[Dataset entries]
***

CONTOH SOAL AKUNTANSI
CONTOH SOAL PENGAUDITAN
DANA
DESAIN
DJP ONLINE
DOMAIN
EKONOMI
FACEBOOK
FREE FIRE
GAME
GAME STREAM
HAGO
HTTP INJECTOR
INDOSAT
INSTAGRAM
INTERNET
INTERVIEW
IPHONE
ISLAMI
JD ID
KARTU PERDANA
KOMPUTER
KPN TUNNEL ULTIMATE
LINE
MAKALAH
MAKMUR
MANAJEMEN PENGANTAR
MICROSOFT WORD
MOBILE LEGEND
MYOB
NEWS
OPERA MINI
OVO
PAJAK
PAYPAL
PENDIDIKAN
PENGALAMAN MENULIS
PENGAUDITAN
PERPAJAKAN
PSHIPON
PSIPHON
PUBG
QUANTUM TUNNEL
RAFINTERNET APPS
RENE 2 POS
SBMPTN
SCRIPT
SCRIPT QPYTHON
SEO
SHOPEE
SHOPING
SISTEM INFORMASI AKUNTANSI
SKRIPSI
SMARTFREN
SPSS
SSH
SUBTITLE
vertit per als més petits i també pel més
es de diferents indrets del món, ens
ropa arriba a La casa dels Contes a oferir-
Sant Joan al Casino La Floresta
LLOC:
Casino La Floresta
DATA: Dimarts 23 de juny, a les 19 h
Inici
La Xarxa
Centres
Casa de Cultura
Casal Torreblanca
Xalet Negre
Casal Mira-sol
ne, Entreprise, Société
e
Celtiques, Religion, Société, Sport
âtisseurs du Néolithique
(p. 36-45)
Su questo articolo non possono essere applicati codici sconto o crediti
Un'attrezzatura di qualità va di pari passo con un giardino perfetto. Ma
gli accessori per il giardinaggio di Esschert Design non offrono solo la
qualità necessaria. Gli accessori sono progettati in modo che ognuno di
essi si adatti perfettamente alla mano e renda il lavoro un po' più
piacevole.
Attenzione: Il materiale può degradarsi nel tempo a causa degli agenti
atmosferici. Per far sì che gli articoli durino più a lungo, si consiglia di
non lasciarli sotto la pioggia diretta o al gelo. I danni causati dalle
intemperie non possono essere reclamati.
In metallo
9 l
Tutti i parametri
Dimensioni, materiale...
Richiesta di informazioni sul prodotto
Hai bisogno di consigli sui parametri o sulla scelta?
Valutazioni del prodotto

***

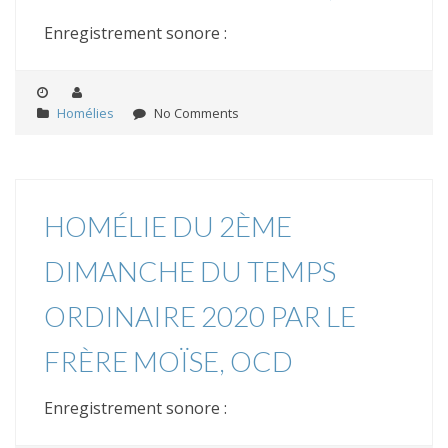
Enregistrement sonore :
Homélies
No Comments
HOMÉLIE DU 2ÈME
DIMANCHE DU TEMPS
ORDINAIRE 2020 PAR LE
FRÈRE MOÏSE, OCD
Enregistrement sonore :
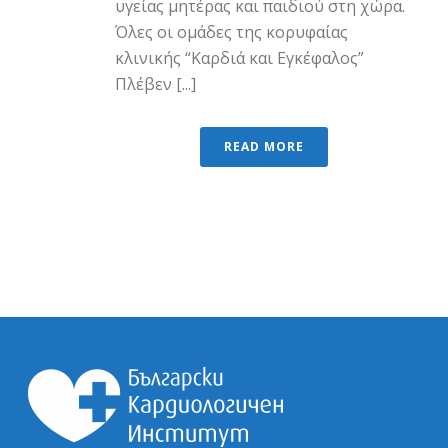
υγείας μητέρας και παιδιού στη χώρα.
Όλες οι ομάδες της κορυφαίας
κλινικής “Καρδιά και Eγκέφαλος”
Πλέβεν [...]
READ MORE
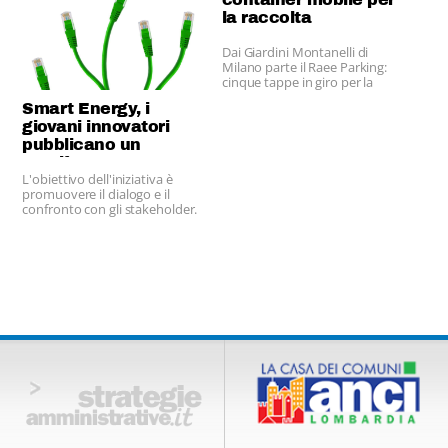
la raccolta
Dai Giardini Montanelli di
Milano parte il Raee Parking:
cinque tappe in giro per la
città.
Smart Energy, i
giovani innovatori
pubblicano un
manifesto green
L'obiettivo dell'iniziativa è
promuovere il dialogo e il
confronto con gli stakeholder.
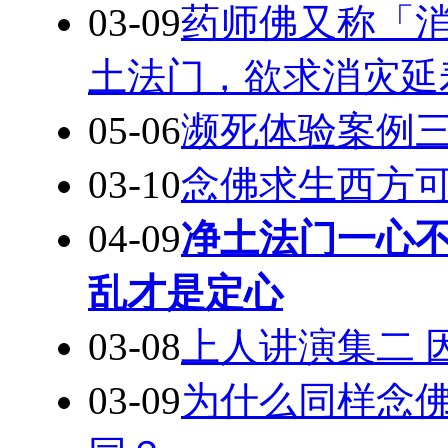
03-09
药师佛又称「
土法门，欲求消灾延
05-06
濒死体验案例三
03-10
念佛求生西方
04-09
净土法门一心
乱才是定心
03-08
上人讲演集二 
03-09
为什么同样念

***

◆ **Exercise goal**:
List every line in the listing above that contains the string "PENGAUDITAN", matching case exactly.

◆ **Output**:
CONTOH SOAL PENGAUDITAN
PENGAUDITAN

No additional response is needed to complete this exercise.